- _Input data_
[Start of section]

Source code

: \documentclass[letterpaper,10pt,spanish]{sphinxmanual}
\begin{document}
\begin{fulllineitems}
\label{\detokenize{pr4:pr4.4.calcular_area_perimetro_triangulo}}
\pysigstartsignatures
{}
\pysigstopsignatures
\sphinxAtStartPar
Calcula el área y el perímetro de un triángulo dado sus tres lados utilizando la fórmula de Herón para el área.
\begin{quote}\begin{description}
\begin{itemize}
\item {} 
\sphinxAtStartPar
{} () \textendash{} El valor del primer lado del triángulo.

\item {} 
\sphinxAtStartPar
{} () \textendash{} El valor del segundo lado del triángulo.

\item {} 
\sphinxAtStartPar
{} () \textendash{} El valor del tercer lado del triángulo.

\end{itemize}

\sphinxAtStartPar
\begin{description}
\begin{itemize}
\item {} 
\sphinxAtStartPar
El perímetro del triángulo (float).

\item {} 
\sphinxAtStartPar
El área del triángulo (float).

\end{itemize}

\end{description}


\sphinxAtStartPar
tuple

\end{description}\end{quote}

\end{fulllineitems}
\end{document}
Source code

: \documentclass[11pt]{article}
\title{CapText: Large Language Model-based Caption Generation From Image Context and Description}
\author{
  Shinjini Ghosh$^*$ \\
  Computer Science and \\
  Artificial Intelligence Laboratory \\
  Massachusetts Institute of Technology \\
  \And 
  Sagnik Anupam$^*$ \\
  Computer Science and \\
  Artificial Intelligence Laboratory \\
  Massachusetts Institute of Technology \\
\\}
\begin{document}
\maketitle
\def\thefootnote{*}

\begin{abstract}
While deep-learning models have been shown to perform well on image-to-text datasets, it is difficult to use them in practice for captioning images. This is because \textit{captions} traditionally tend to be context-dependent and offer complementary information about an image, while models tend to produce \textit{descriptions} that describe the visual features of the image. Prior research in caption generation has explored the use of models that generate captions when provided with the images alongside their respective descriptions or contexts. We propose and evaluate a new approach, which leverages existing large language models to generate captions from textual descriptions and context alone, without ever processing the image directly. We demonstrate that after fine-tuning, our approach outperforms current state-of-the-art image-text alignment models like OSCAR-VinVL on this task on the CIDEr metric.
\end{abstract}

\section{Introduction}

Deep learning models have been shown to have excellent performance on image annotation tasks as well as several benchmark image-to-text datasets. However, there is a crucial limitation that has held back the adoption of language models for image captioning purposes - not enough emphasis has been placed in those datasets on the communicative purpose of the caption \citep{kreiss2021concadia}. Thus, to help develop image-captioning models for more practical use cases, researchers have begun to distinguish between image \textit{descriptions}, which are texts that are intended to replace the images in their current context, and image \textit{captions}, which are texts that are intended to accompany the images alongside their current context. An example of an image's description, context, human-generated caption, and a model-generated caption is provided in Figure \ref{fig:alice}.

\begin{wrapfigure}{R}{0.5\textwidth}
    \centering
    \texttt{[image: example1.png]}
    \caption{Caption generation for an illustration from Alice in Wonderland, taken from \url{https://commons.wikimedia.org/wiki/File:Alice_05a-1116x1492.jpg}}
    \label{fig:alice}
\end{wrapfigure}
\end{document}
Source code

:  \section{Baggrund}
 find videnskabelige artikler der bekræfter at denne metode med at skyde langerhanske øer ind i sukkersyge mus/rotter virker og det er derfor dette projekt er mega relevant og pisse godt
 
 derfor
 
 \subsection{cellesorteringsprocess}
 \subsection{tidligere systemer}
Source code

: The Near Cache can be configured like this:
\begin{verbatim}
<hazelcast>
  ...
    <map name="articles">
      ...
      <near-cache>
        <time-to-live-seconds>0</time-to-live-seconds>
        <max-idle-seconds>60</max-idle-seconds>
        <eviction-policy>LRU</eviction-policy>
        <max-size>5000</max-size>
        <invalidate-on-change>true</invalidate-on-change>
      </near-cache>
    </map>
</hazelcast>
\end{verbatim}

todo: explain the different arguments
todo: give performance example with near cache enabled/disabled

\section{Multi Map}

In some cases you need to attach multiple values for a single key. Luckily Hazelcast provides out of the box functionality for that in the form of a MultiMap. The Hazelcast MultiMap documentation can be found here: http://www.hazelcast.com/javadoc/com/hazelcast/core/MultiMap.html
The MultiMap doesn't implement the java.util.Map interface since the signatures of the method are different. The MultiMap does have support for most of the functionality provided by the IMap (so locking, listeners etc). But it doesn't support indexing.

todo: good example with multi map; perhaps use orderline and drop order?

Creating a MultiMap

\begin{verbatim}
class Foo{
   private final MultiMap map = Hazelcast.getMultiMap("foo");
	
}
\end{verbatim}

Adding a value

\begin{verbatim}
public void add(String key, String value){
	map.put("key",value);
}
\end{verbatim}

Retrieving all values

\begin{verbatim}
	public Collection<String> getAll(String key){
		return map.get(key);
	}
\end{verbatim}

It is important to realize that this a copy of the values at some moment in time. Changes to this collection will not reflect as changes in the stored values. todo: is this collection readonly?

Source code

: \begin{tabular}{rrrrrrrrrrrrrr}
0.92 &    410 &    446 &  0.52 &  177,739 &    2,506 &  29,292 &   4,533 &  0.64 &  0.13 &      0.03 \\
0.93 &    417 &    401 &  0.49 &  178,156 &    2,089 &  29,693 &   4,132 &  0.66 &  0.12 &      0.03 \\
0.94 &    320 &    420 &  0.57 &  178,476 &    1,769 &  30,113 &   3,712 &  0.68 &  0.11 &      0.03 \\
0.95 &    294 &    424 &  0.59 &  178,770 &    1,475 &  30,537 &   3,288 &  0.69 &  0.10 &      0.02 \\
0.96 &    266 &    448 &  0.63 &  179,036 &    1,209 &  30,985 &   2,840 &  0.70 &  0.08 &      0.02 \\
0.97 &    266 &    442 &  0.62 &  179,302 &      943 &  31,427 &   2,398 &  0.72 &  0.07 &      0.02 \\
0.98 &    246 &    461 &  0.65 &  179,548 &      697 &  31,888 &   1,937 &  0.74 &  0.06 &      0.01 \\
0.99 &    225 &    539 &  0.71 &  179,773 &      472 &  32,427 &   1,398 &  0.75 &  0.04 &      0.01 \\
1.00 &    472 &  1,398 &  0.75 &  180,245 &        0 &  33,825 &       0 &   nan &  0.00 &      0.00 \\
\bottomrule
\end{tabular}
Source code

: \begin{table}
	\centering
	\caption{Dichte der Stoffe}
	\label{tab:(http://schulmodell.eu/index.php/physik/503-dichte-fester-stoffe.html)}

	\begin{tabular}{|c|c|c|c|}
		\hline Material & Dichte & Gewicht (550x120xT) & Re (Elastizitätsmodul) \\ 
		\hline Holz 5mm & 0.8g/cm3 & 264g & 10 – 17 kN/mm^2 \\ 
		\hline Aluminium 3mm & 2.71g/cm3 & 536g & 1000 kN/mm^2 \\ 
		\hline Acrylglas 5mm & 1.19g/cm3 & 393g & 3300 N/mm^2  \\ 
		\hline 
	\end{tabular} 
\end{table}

[End of section]

- _What you have to do_
Copy down each line in the entries that has the word "triángulo".

- _Result of this task_
Calcula el área y el perímetro de un triángulo dado sus tres lados utilizando la fórmula de Herón para el área.
{} () \textendash{} El valor del primer lado del triángulo.
{} () \textendash{} El valor del segundo lado del triángulo.
{} () \textendash{} El valor del tercer lado del triángulo.
El perímetro del triángulo (float).
El área del triángulo (float).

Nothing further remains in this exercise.